Golan Levin
Artist
Parson's School of Design - USA
Golan Levin is an artist, composer and designer interested in developing artifacts and experiences which explore supple new modes of computational expression. His work has focused on the design of systems for the creation, manipulation and performance of simultaneous image and sound, as part of a more general examination of communications protocols for individual engagement and non-verbal dialogue. Levin's work spans a variety of online, print, installation and performance media. Most recently, Levin and his colleagues presented the Dialtones Telesymphony (2001), a concert whose sounds are wholly performed through the choreographed ringing of the audience's own mobile phones. Levin was granted an Award of Distinction in the Prix Ars Electronica for his Audiovisual Environment Suite (2000) interactive software and its accompanying audiovisual performance, Scribble (2000). Levin received undergraduate and graduate degrees from the MIT Media Laboratory, where he studied with John Maeda in the Aesthetics and Computation Group.

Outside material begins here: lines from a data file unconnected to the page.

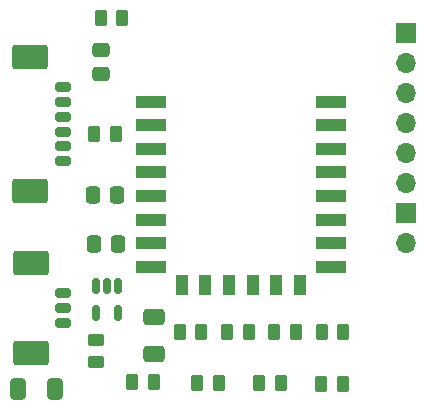
<source format=gbr>
%TF.GenerationSoftware,KiCad,Pcbnew,(6.0.4)*%
%TF.CreationDate,2022-03-25T23:20:21+00:00*%
%TF.ProjectId,IKEA Vindriktning Daughterboard,494b4541-2056-4696-9e64-72696b746e69,rev?*%
%TF.SameCoordinates,Original*%
%TF.FileFunction,Soldermask,Top*%
%TF.FilePolarity,Negative*%
%FSLAX46Y46*%
G04 Gerber Fmt 4.6, Leading zero omitted, Abs format (unit mm)*
G04 Created by KiCad (PCBNEW (6.0.4)) date 2022-03-25 23:20:21*
%MOMM*%
%LPD*%
G01*
G04 APERTURE LIST*
G04 Aperture macros list*
%AMRoundRect*
0 Rectangle with rounded corners*
0 $1 Rounding radius*
0 $2 $3 $4 $5 $6 $7 $8 $9 X,Y pos of 4 corners*
0 Add a 4 corners polygon primitive as box body*
4,1,4,$2,$3,$4,$5,$6,$7,$8,$9,$2,$3,0*
0 Add four circle primitives for the rounded corners*
1,1,$1+$1,$2,$3*
1,1,$1+$1,$4,$5*
1,1,$1+$1,$6,$7*
1,1,$1+$1,$8,$9*
0 Add four rect primitives between the rounded corners*
20,1,$1+$1,$2,$3,$4,$5,0*
20,1,$1+$1,$4,$5,$6,$7,0*
20,1,$1+$1,$6,$7,$8,$9,0*
20,1,$1+$1,$8,$9,$2,$3,0*%
G04 Aperture macros list end*
%ADD10R,2.500000X1.000000*%
%ADD11R,1.000000X1.800000*%
%ADD12RoundRect,0.200000X-0.450000X0.200000X-0.450000X-0.200000X0.450000X-0.200000X0.450000X0.200000X0*%
%ADD13RoundRect,0.250001X-1.249999X0.799999X-1.249999X-0.799999X1.249999X-0.799999X1.249999X0.799999X0*%
%ADD14R,1.700000X1.700000*%
%ADD15O,1.700000X1.700000*%
%ADD16RoundRect,0.250000X-0.262500X-0.450000X0.262500X-0.450000X0.262500X0.450000X-0.262500X0.450000X0*%
%ADD17RoundRect,0.250000X-0.337500X-0.475000X0.337500X-0.475000X0.337500X0.475000X-0.337500X0.475000X0*%
%ADD18RoundRect,0.250000X-0.450000X0.262500X-0.450000X-0.262500X0.450000X-0.262500X0.450000X0.262500X0*%
%ADD19RoundRect,0.250000X-0.650000X0.412500X-0.650000X-0.412500X0.650000X-0.412500X0.650000X0.412500X0*%
%ADD20RoundRect,0.250000X0.412500X0.650000X-0.412500X0.650000X-0.412500X-0.650000X0.412500X-0.650000X0*%
%ADD21RoundRect,0.150000X-0.150000X0.512500X-0.150000X-0.512500X0.150000X-0.512500X0.150000X0.512500X0*%
%ADD22RoundRect,0.250000X-0.475000X0.337500X-0.475000X-0.337500X0.475000X-0.337500X0.475000X0.337500X0*%
%ADD23RoundRect,0.250000X0.262500X0.450000X-0.262500X0.450000X-0.262500X-0.450000X0.262500X-0.450000X0*%
G04 APERTURE END LIST*
D10*
%TO.C,U1*%
X58400000Y-89500000D03*
X58400000Y-91500000D03*
X58400000Y-93500000D03*
X58400000Y-95500000D03*
X58400000Y-97500000D03*
X58400000Y-99500000D03*
X58400000Y-101500000D03*
X58400000Y-103500000D03*
D11*
X61000000Y-105000000D03*
X63000000Y-105000000D03*
X65000000Y-105000000D03*
X67000000Y-105000000D03*
X69000000Y-105000000D03*
X71000000Y-105000000D03*
D10*
X73600000Y-103500000D03*
X73600000Y-101500000D03*
X73600000Y-99500000D03*
X73600000Y-97500000D03*
X73600000Y-95500000D03*
X73600000Y-93500000D03*
X73600000Y-91500000D03*
X73600000Y-89500000D03*
%TD*%
D12*
%TO.C,J2*%
X50975000Y-105725000D03*
X50975000Y-106975000D03*
X50975000Y-108225000D03*
D13*
X48225000Y-103175000D03*
X48225000Y-110775000D03*
%TD*%
D14*
%TO.C,J1*%
X80000000Y-83650000D03*
D15*
X80000000Y-86190000D03*
X80000000Y-88730000D03*
X80000000Y-91270000D03*
X80000000Y-93810000D03*
X80000000Y-96350000D03*
%TD*%
D12*
%TO.C,J3*%
X50925000Y-88300000D03*
X50925000Y-89550000D03*
X50925000Y-90800000D03*
X50925000Y-92050000D03*
X50925000Y-93300000D03*
X50925000Y-94550000D03*
D13*
X48175000Y-97100000D03*
X48175000Y-85750000D03*
%TD*%
D16*
%TO.C,R8*%
X62317500Y-113330000D03*
X64142500Y-113330000D03*
%TD*%
%TO.C,R4*%
X68837500Y-109000000D03*
X70662500Y-109000000D03*
%TD*%
%TO.C,R7*%
X56787500Y-113275000D03*
X58612500Y-113275000D03*
%TD*%
%TO.C,R2*%
X54137500Y-82425000D03*
X55962500Y-82425000D03*
%TD*%
%TO.C,R5*%
X72837500Y-109000000D03*
X74662500Y-109000000D03*
%TD*%
D17*
%TO.C,C1*%
X53542500Y-101520000D03*
X55617500Y-101520000D03*
%TD*%
D16*
%TO.C,R1*%
X53587500Y-92250000D03*
X55412500Y-92250000D03*
%TD*%
D18*
%TO.C,R6*%
X53775000Y-109687500D03*
X53775000Y-111512500D03*
%TD*%
D16*
%TO.C,R3*%
X72827500Y-113380000D03*
X74652500Y-113380000D03*
%TD*%
D19*
%TO.C,C3*%
X58625000Y-107712500D03*
X58625000Y-110837500D03*
%TD*%
D20*
%TO.C,C2*%
X50262500Y-113800000D03*
X47137500Y-113800000D03*
%TD*%
D21*
%TO.C,U2*%
X55637500Y-105112500D03*
X54687500Y-105112500D03*
X53737500Y-105112500D03*
X53737500Y-107387500D03*
X55637500Y-107387500D03*
%TD*%
D14*
%TO.C,J4*%
X80000000Y-98910000D03*
D15*
X80000000Y-101450000D03*
%TD*%
D22*
%TO.C,C4*%
X54175000Y-85112500D03*
X54175000Y-87187500D03*
%TD*%
D17*
%TO.C,C5*%
X53472500Y-97370000D03*
X55547500Y-97370000D03*
%TD*%
D23*
%TO.C,R9*%
X69392500Y-113360000D03*
X67567500Y-113360000D03*
%TD*%
D16*
%TO.C,R10*%
X60837500Y-109000000D03*
X62662500Y-109000000D03*
%TD*%
D23*
%TO.C,R11*%
X66662500Y-109000000D03*
X64837500Y-109000000D03*
%TD*%
M02*

</source>
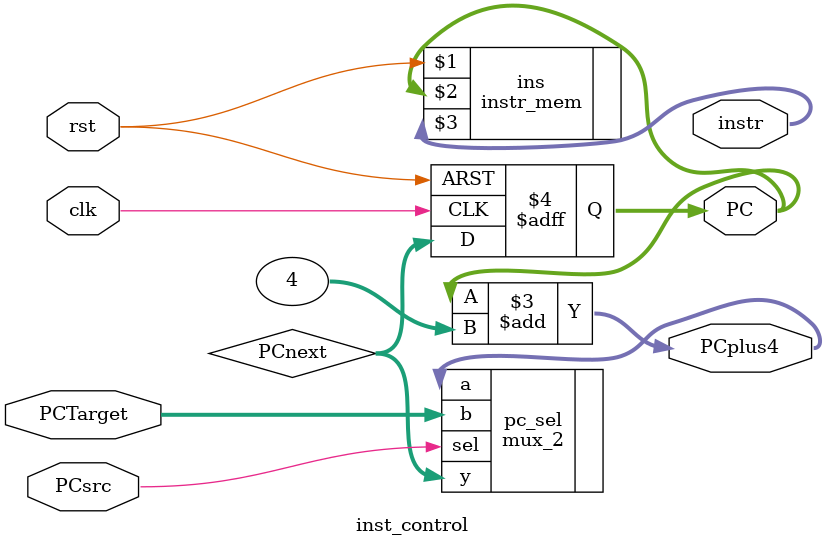
<source format=v>
`include "instr_mem.v"

module inst_control(
input clk,
input rst,
input PCsrc,
input [31:0]PCTarget,
output [31:0] instr, 
output reg [31:0] PCplus4, PC
);
wire [31:0] PCnext;

instr_mem ins(rst,PC, instr); 
mux_2 pc_sel(
    .a(PCplus4), 
    .b(PCTarget), 
    .sel(PCsrc), 
    .y(PCnext)
    );

always @(posedge clk, posedge rst)
    begin
        if(rst)  
        PC <= 0;
        else
        PC <= PCnext; 
    end

always @(PC) begin
    PCplus4 <= PC+4;
end

endmodule
</source>
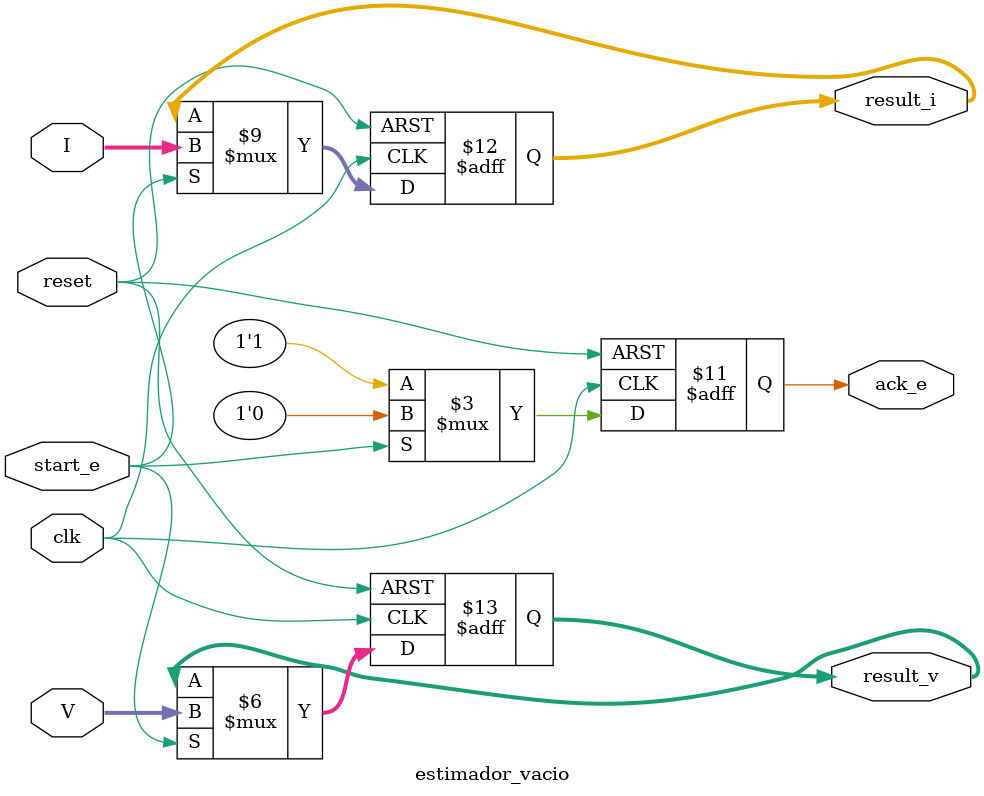
<source format=v>
`timescale 1ns / 1ps


module estimador_vacio(
    inout wire clk,
    input wire [31:0] I,
    input wire [31:0] V,
    input wire reset,
    input wire start_e,
    output reg ack_e,
    output reg [31:0] result_i,
    output reg [31:0] result_v
    );
    

always @(posedge clk, posedge reset)
begin
    if(reset)
        begin
            result_i <= 32'd0;
            result_v <= 32'd0;
            ack_e <= 1'b1;
        end
    else if(start_e)
        begin
            result_i <= I;
            result_v <= V;
            ack_e <= 1'b0;
        end
    else
        begin
            result_i <= result_i;
            result_v <= result_v;
            ack_e <= 1'b1;
        end
end

endmodule
</source>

Prior to this, he worked as a research scientist and interaction designer at Interval Research Corporation for four years. He currently resides in New York City, where he teaches interaction design at The Cooper Union School of Art and the Parsons School of Design.NY
Contribution:
Audiovisual Performance and Computational Design
This presentation will treat the history of systems for creating and performing simultaneities of abstract animation and sound both before and after the introduction of the computer and will include an analysis of some of the most prevalent interface metaphors used in such systems. The talk is richly illustrated with interactive examples, including systems made by the lecturer as well as a variety of other practitioners, as a means of demonstrating the various metaphors available to todays computational designer.